Pittsburgh and its River Towns

Residence, Mitchell Power Station

I recently visited Pittsburgh, Pennsylvania to present at the International Visual Sociology Association‘s annual meeting and explore the region. I particularly enjoy working in Pittsburgh, but my time photographing the end of an era in Johnstown instilled an interest in the region’s smaller towns. When I visited Pittsburgh in 2011, I made sure to spend a little time in neighboring borough of Braddock, but I wanted to go farther afield this time. In part motivated to see the borough of Donora, whose 1948 environmental catastrophe raised awareness of the need for clean air regulations, I visited more than a dozen towns in the Monongahela River valley, and then several more along the Ohio River.

Wedged between the rivers and the hills, the towns are similarly caught between the remaining industrial operations and the otherwise increasingly derelict industrial landscape. For every resident who boasted to me about her town’s architecture or community, another would offer warnings about the “bad” part of town or lament the moribund central business district. Braddock continues to capture headlines for its attempts at creative revitalization, but it is easy to see how many residents interpret continuing depopulation and unemployment as foretelling a more desperate future.

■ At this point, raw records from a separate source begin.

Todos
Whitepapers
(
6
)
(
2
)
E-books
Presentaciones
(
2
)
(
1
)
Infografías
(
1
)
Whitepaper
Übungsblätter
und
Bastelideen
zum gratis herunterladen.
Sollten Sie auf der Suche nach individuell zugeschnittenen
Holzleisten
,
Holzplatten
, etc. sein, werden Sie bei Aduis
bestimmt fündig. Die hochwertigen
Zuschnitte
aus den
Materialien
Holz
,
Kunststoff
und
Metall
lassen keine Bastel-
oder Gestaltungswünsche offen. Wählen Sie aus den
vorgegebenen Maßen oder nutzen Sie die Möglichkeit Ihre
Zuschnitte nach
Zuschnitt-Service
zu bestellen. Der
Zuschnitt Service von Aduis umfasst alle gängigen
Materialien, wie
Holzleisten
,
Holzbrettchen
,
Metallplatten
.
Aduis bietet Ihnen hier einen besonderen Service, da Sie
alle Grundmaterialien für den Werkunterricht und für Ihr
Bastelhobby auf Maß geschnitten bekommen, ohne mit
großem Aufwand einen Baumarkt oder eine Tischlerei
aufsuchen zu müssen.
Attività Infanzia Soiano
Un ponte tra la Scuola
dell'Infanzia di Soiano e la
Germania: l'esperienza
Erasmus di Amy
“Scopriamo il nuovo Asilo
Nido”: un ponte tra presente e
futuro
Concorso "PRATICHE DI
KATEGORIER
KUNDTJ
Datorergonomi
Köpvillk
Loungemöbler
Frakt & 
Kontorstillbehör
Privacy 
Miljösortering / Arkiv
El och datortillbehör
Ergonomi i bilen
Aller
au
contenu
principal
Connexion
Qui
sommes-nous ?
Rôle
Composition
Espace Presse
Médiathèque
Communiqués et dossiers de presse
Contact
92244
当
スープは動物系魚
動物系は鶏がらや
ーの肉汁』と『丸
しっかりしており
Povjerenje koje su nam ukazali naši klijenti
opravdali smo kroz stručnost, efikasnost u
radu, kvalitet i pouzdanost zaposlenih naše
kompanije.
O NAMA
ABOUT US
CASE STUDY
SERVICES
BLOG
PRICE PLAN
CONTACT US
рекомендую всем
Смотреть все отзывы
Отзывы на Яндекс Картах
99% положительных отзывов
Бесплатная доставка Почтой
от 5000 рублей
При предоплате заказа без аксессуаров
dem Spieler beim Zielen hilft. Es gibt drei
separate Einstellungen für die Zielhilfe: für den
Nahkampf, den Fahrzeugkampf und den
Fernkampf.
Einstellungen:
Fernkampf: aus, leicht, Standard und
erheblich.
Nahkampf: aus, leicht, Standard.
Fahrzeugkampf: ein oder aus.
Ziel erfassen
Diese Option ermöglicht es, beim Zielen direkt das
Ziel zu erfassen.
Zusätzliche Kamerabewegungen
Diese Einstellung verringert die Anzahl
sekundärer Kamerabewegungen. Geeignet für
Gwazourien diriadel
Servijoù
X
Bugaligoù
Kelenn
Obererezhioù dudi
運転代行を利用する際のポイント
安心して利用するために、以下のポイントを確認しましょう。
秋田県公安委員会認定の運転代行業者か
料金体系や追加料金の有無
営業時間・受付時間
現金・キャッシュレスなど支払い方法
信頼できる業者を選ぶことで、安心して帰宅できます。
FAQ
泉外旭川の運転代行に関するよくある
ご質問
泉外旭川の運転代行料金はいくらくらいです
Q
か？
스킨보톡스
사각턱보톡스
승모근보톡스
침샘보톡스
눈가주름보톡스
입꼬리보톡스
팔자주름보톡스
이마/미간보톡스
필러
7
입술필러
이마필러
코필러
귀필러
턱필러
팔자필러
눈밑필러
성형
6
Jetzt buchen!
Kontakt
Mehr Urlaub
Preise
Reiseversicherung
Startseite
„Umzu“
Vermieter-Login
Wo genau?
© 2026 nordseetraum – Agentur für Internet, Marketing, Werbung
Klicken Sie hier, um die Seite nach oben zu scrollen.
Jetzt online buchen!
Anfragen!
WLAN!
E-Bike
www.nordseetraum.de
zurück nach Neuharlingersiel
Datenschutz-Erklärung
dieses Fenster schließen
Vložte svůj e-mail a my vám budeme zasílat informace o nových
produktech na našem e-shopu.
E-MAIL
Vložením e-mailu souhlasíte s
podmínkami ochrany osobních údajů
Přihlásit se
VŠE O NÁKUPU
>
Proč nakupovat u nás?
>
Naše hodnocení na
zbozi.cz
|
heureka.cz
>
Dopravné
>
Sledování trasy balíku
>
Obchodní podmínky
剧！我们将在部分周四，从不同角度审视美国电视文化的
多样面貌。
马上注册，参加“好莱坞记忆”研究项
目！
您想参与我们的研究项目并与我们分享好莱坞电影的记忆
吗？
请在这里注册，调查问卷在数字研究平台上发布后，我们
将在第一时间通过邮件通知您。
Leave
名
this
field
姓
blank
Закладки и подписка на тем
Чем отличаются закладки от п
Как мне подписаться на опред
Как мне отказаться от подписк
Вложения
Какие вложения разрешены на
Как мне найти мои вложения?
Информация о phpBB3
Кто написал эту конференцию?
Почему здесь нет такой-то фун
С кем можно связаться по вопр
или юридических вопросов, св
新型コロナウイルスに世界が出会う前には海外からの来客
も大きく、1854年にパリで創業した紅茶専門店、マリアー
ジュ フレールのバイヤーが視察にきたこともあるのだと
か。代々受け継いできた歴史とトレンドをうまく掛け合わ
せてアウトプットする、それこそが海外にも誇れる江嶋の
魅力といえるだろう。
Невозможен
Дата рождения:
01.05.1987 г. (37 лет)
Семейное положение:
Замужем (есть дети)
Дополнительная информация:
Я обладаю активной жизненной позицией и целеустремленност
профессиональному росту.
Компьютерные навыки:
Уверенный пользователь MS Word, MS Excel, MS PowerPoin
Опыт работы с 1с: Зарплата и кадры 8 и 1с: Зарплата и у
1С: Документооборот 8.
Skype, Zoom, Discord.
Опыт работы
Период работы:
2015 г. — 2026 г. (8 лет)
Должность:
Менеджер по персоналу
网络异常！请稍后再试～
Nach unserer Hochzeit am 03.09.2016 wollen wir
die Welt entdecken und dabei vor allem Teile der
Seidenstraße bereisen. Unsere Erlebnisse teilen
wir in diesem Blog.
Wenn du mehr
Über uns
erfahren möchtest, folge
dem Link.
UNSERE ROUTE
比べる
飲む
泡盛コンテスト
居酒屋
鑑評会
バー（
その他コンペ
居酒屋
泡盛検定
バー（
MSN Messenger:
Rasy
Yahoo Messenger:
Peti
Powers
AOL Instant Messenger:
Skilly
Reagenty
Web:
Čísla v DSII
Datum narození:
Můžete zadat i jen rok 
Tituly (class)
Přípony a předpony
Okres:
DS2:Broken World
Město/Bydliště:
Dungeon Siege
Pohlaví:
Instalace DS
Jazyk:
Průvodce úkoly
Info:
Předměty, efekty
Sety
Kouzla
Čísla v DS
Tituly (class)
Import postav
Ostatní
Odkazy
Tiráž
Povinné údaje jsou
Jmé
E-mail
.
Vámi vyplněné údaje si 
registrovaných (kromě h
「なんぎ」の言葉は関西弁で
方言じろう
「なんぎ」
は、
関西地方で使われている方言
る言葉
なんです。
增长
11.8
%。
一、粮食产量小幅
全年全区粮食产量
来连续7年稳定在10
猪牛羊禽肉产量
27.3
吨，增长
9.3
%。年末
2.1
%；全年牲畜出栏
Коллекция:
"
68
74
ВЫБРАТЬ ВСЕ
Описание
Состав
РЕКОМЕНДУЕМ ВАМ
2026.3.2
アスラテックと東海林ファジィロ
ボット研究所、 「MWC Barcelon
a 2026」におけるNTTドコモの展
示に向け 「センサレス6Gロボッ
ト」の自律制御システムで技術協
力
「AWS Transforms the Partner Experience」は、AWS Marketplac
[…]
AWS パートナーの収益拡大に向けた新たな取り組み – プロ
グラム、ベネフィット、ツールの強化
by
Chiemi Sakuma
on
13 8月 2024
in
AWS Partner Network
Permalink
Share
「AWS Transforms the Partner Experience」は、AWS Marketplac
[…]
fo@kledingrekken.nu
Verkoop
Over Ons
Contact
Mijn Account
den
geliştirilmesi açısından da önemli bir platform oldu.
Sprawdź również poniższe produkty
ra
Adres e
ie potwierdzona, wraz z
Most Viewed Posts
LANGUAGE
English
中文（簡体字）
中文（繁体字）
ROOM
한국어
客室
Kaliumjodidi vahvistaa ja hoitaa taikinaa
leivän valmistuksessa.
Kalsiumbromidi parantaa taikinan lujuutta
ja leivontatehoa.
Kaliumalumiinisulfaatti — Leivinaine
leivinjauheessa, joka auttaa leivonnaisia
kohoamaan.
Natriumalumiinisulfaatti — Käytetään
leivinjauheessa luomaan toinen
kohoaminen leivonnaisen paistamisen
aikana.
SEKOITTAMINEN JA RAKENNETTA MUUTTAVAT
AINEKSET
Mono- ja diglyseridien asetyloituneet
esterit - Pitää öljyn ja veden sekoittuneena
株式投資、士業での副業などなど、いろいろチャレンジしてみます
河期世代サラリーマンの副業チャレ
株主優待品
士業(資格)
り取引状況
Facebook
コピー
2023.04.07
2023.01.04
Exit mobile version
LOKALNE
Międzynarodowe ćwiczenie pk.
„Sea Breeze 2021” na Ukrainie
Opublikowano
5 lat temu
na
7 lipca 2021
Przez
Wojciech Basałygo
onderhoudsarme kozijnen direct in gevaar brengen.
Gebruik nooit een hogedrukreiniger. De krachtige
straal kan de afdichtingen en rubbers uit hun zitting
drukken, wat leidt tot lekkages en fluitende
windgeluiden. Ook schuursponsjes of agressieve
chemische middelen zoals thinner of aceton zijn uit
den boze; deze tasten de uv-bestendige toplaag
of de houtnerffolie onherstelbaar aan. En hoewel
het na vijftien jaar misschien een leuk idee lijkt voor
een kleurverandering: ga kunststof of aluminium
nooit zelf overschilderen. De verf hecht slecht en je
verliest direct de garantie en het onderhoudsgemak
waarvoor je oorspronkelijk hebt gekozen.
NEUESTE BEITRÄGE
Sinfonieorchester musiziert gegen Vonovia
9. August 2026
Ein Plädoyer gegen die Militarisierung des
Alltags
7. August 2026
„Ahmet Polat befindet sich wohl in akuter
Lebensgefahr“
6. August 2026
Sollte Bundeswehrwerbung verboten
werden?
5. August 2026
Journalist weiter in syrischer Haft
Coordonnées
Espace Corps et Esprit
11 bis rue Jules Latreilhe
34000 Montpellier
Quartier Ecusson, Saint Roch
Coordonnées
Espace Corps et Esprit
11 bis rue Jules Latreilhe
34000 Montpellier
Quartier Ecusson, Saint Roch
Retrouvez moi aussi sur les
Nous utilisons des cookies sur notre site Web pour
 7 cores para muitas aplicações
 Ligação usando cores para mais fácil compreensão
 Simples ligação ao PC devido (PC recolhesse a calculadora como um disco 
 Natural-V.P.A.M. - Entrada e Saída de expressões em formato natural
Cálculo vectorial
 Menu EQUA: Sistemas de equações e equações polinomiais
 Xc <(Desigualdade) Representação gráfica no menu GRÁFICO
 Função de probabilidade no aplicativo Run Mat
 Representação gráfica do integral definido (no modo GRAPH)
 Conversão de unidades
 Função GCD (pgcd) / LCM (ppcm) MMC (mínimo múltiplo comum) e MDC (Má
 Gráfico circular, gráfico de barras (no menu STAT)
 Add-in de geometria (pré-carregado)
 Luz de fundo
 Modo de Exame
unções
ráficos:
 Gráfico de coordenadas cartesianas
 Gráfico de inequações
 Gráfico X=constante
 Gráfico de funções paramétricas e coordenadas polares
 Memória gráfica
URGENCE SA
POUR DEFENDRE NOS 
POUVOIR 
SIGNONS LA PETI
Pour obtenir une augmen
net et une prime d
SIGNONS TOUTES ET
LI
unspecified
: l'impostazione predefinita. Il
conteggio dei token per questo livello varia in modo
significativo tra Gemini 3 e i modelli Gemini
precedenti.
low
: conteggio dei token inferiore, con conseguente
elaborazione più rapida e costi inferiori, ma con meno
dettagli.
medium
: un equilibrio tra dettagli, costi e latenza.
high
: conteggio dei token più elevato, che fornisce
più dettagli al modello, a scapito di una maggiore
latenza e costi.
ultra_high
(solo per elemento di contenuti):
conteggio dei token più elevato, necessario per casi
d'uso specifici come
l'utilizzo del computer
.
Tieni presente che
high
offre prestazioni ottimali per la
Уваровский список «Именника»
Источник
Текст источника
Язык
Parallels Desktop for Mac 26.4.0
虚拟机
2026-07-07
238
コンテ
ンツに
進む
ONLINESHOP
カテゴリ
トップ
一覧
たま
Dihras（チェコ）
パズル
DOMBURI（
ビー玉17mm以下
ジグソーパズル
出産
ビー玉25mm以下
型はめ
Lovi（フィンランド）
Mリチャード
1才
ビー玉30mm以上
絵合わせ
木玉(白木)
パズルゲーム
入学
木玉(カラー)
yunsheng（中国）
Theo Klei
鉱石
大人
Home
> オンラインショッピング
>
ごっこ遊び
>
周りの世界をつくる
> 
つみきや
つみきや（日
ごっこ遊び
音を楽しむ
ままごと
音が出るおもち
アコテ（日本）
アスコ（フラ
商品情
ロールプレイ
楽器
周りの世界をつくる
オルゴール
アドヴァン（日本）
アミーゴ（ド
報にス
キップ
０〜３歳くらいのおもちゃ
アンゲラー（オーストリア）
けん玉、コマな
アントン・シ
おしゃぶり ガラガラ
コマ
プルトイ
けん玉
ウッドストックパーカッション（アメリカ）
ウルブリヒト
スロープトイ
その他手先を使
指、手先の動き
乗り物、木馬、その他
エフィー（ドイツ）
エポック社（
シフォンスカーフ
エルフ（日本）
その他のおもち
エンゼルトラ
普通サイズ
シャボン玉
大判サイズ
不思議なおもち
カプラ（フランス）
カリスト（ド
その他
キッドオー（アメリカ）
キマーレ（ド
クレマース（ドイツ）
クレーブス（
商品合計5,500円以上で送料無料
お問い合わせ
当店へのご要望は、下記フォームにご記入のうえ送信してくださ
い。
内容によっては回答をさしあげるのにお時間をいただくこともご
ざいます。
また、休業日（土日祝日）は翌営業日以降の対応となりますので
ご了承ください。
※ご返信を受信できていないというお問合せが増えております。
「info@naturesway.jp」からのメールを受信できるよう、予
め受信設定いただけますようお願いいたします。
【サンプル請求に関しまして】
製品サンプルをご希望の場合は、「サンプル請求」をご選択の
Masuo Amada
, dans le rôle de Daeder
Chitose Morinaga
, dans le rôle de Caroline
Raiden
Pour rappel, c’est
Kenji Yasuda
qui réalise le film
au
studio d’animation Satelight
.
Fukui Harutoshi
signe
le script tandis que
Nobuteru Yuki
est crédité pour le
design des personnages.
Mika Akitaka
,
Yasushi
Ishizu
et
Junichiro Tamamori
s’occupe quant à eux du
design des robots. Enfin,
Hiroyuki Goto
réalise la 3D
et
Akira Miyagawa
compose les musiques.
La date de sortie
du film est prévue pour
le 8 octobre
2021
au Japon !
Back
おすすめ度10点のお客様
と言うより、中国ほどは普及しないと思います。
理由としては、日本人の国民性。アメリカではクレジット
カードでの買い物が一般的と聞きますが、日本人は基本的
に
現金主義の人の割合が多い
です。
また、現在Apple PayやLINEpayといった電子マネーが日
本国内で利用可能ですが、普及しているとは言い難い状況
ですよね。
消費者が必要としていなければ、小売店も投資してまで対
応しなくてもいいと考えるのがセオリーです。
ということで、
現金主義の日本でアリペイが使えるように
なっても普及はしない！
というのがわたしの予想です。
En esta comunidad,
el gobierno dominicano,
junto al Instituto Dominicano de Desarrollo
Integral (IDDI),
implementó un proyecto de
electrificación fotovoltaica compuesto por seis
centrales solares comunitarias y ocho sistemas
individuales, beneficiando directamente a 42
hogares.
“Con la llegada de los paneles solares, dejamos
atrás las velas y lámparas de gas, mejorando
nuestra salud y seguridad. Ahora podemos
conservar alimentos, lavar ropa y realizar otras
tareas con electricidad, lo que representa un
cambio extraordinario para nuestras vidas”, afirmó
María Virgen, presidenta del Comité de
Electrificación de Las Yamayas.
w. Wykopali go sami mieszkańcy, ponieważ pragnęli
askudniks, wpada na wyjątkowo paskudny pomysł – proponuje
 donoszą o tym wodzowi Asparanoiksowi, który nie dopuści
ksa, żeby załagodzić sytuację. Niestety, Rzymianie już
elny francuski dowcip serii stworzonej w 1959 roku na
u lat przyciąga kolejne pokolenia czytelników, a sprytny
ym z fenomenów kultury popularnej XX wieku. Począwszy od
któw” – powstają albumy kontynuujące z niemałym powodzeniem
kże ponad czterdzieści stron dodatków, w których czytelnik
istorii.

There are reasons for some optimism. Pittsburgh is undergoing a renaissance, a few towns are successfully capitalizing on their historic character, and the rivers offer an undeniable beauty. Still, as even the power plants wind down their operations, it’s easy to see how so many are dispirited about the future of the outlying towns.

The following images are selections from my excursions along with a few Pittsburgh images. As always, you can view more photographs on flickr.

Riding Bikes in Braddock

Steel City Appliances

Overgrowth, Mural

Towards Downtown Pittsburgh

Siding House Outline

Jump Rope, Hula Hoop

Downtown Donora, Pennsylvania

South Side Slopes

Fishing Along the Ohio River

Don's Diner

Walking

Train, Residential Street

Along the Monongahela River

Elrama, Pennsylvania

6 comments

  1. jazellers

    I get a real feeling for- and sense of these places looking at these images, David. Your photography blends artistry and social comment in a unique “Schalliol Style”.

  2. Emmy

    Really, really nice work Dave. Looking at these, I can’t help but also think of Walker Evans’s work from Bethlehem, Pennsylvania with all the hills of houses and power lines. Thank you for sharing!

  3. Melissa Wolfe

    I was also reminded of the great Walker Evens. These are wonderful stories that you tell David

  4. Wes Campbell

    I’m a native of the Pittsburgh area, living in Texas now. Growing up in the 50s, I can still remember the slate dumps and the sulfur fumes. Mom would check the wind direction before hanging out the clothes. The wind had to be blowing TOWARD the dumps. Most of the dumps have been leveled, all the coal washed out in the process. “Red Dog” was the slate that burned. It turned a deep red and was a good agragate for roads and drive ways. We lived in a ‘Company’ house, bought our groceries at the ‘Company’ store, bought out gas at the ‘Company store gas station’, just like the Tennessee Ernie Ford song, Sixteen Tons”.